• [SUPPLIED MATERIAL]:

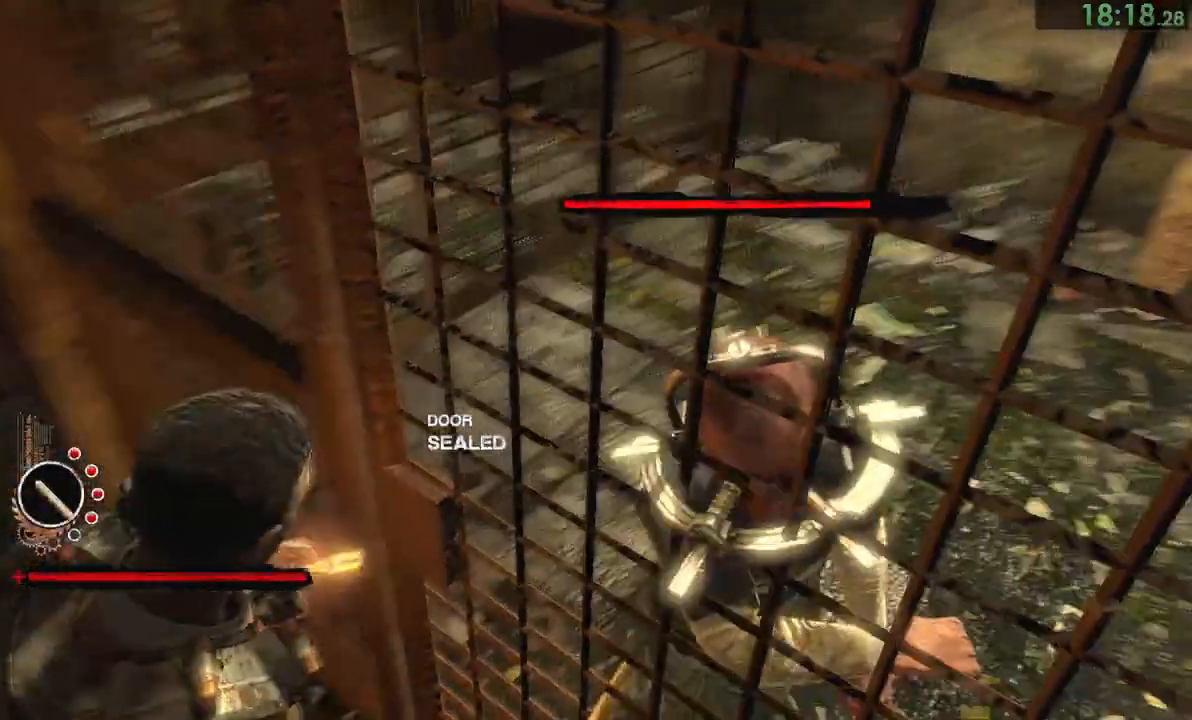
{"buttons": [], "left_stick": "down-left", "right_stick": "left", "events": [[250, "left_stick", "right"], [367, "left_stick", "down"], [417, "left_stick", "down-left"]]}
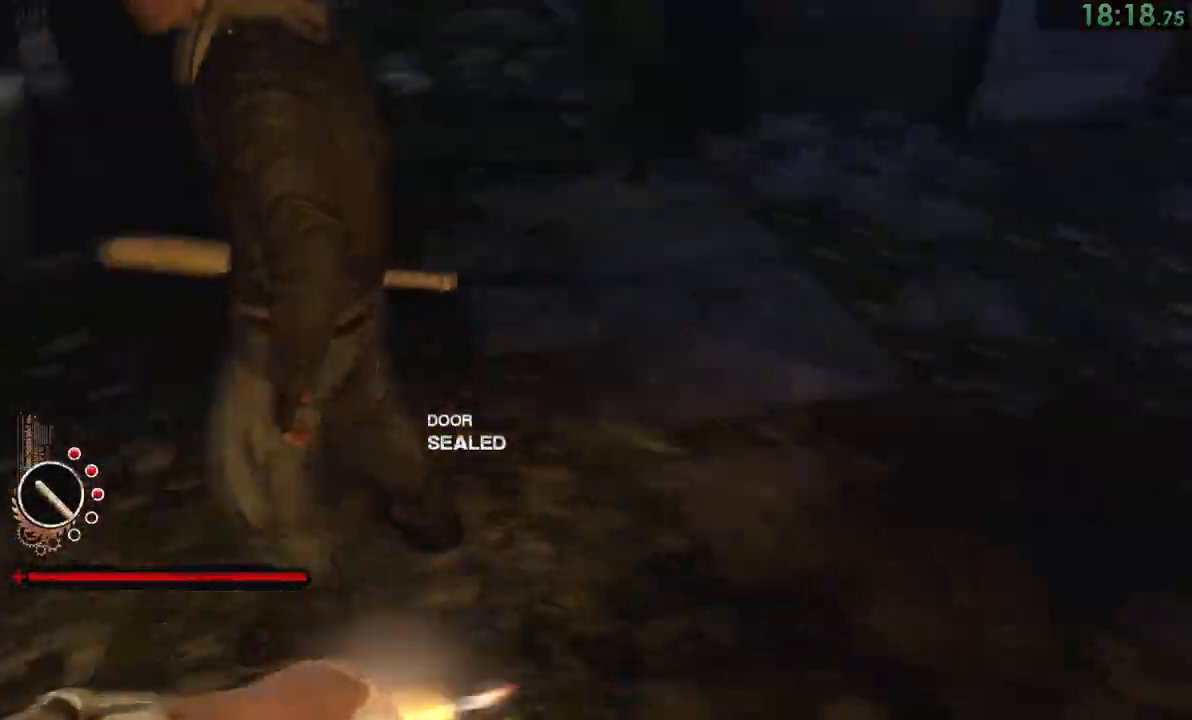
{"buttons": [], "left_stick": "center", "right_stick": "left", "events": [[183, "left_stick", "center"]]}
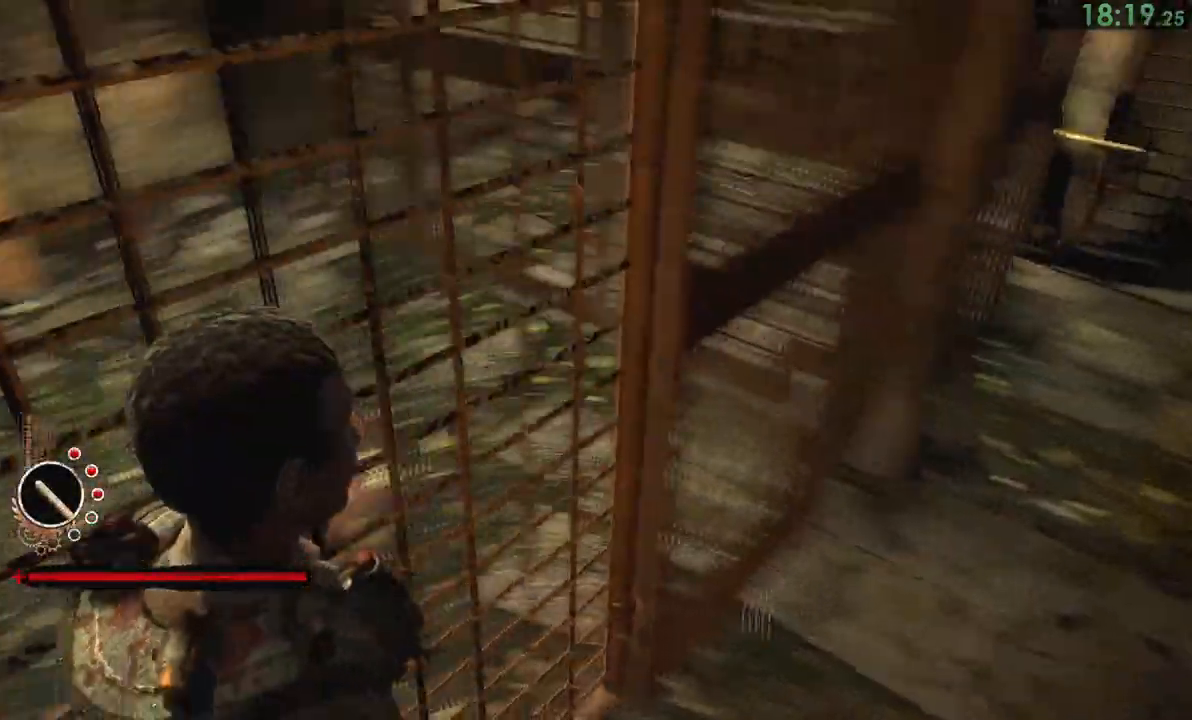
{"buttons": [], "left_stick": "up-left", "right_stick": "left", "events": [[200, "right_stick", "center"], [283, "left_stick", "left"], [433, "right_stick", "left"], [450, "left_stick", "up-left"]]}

• [YOUR TASK]:
Restate the material above word for word; pictures do not belong in the copy.

• [ANSWER BOX]:
{"buttons": [], "left_stick": "down-left", "right_stick": "left", "events": [[250, "left_stick", "right"], [367, "left_stick", "down"], [417, "left_stick", "down-left"]]}
{"buttons": [], "left_stick": "center", "right_stick": "left", "events": [[183, "left_stick", "center"]]}
{"buttons": [], "left_stick": "up-left", "right_stick": "left", "events": [[200, "right_stick", "center"], [283, "left_stick", "left"], [433, "right_stick", "left"], [450, "left_stick", "up-left"]]}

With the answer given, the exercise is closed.